Für Projekte, die der Stadtspitze gefallen, seien immer Gelder vorhanden, nie aber für Maßnahmen, welche die Stadt angesichts des Klimawandels zukunftsfähig machen würden. Es sei an der Zeit, den Menschen zu sagen, dass angesichts der Klimakatastrophe nicht mehr alles so laufen könne wie bisher, etwa der Verkehr in der Altstadt. Statt diese mit Autos zuzustellen, solle sie Platz bieten für die Menschen, die sich dort aufhalten. „Wir wünschen uns eine Stadt für die, die hier leben.“
Dabei sollte es keinen Unterschied machen, ob einer aus der Stadt kommt oder zugewandert ist. Er wolle in einer Gesellschaft leben, die jeden so aufnimmt, wie er ist, arm, alt, krank, farbig, andersgläubig. Pschorr, der bisher auch ein Mandat im Kreistag hatte, gibt dieses im Prinzip auf. Es kandidiert zwar für Singen auf Platz zwei, die Wahrscheinlichkeit aber, dass er gewählt wird, ist sehr gering.

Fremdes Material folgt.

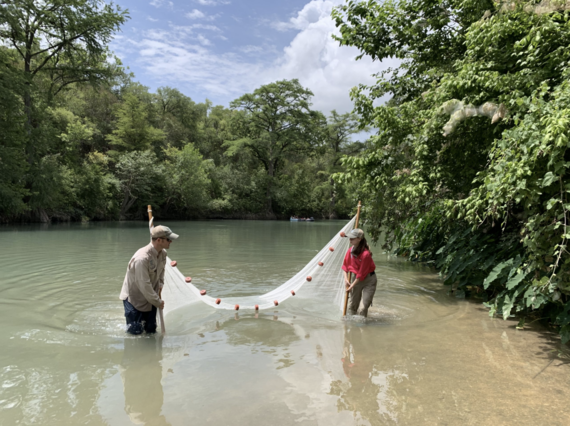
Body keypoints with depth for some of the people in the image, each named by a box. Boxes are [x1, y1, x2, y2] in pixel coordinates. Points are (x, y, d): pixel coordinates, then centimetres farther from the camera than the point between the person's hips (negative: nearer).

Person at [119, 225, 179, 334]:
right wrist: (158, 302, -17)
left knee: (151, 330, 9)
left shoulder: (163, 253, -6)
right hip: (134, 297, -7)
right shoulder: (142, 258, -33)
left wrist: (160, 284, 1)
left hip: (150, 296, 7)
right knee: (136, 331, -2)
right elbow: (144, 286, -27)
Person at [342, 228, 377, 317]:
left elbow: (361, 274, -22)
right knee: (352, 304, 11)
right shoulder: (351, 250, -6)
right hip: (357, 278, 6)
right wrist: (346, 279, -2)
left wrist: (352, 285, -16)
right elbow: (345, 265, 8)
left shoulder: (365, 254, -27)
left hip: (369, 280, -6)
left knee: (365, 304, -3)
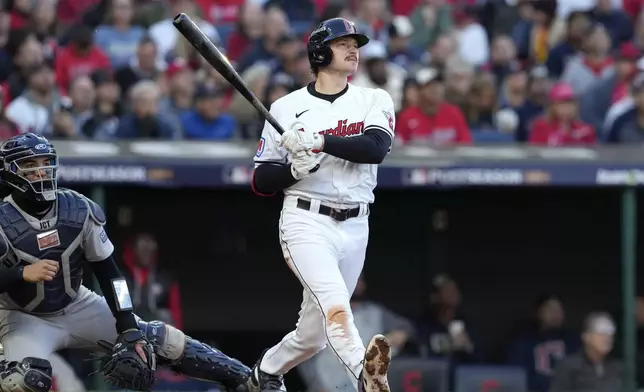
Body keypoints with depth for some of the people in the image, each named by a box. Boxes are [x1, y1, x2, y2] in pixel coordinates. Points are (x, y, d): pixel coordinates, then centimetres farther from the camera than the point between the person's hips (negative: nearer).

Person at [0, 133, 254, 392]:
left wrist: (128, 327, -11)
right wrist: (23, 273, -44)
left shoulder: (79, 210, -11)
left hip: (76, 307, 4)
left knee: (163, 341, 0)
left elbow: (108, 273, -5)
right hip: (24, 318, -4)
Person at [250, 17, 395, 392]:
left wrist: (320, 141, -24)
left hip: (355, 228, 3)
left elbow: (376, 148, -13)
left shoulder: (374, 101, 8)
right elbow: (262, 182, 6)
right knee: (335, 304, -30)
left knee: (315, 333, 10)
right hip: (306, 223, -3)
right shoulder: (286, 108, 5)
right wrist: (294, 168, -15)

LLK-Kandidaten stellen „Euro-Grab“ Bodenseeforum in Frage
Anke Schwede sagte, sie wolle sich für soziale und kulturelle Belange einsetzen, und für Menschen, die wenig Geld haben. Soziales, Gesundheit, Gleichstellung, Geflüchtete seien ihre Schwerpunktthemen. Auch sie sieht einige überflüssige, teure und klimaschädliche Projekte in der Stadt, so das Bodenseeforum, das geplante Großbild vom Konstanzer Konzil, das Asisi-Panorama, und das immer wieder diskutierte, aber nie verwirklichte Konzerthaus. Sie hält es für falsch, Obdachlose mit dem Argument zu vertreiben, sie bettelten aggressiv.
Holger Reile gab als Ziel vor, mindestens die drei Sitze im Gemeinderat zu halten. Er weist darauf hin, dass die Linke Liste beim Vincentius-Areal und dem Siemensgelände vergeblich darauf gedrängt habe, dass die Stadt die Areal zur Bebauung mit bezahlbaren Wohnraum übernehme. So greife die Wohnungsnot immer weiter um sich. Als „größten finanzpolitischen Skandal“ der letzten Jahre wertete er die Investitionen und Zuschüsse ins Veranstaltungs- und Kongresshaus Bodenseeforum an der Reichenaustraße.
„Das ist ein Euro-Grab.“ Es habe schon rund 30 Millionen Euro verschlungen, dazu komme der jährliche Zuschuss über rund 2,5 Millionen Euro. Er erinnert auch daran, dass die Linke ein Ein-Euro-Ticket in Bussen forderte. Er bedauert, dass es dafür keine Mehrheit im Gemeinderat gab. In Radolfzell werde das Ein-Euro-Ticket umgesetzt und auch in der Nachbarstadt Kreuzlingen (ein Franken pro Fahrt) solle es bald wahr werden.
Konstanz aber stehe vor einer Erhöhung der Ticketpreise für den Bus. Die Stadt ersticke seit Jahren in Blechlawinen des motorisierten Individualverkehrs „und tut nichts dagegen.“ Und dann attackierte er Oberbürgermeister Uli Burchardt. Reile sagte, dieser lasse sich überregional für die Ausrufung des Klimanotstands in seiner Stadt feiern, aber wenn es um konkrete Maßnahmen zum Klimaschutz gehe, dann schrecke er zurück. Wenn überhaupt, dann gehe es allenfalls im Schneckentempo voran.
Reile mahnt: Rassismus habe die Mitte der Gesellschaft erreicht
Reile sagte weiter, die Schere zwischen Arm und Reich klaffe immer weiter auseinander. Er kritisiert, dass man dabei sei, Konstanz zu „verramschen“. Er kommt zu dem Schluss: Es wäre nicht auszuhalten, wenn nur Konservative das Sagen hätten. Als positiv wertet er es, dass die AfD aller Voraussicht keine Liste in Konstanz aufstellen werde. Leider aber hätten Rassismus und Fremdenfeindlichkeit die Mitte der Gesellschaft erreicht. „Die braune Suppe“ schwappe über.
Einige bekannte Köpfe der Stadt sind auf der Liste zu finden. Der Gewerkschaftler Bernhard Hanke, Monika Schickel, die frühere Stadträtin der Linken, der Journalist Harald Borges, Sibylle Röth, Vorsitzender der Kreistagsfraktion, Felix Müller, der Mitbegründer der örtlichen Fridays for Future Gruppe, dieser Bewegung gehört auch Manuel Oestringer an.
Weitere bekannte Köpfe: der Journalist Lutz Rauschnick, der Friedensaktivist Michael Schluroff, der Philosoph und politische Berater, bekannt durch Stadtführungen, Johann-Peter Regelmann, der Förster Michael Flöß.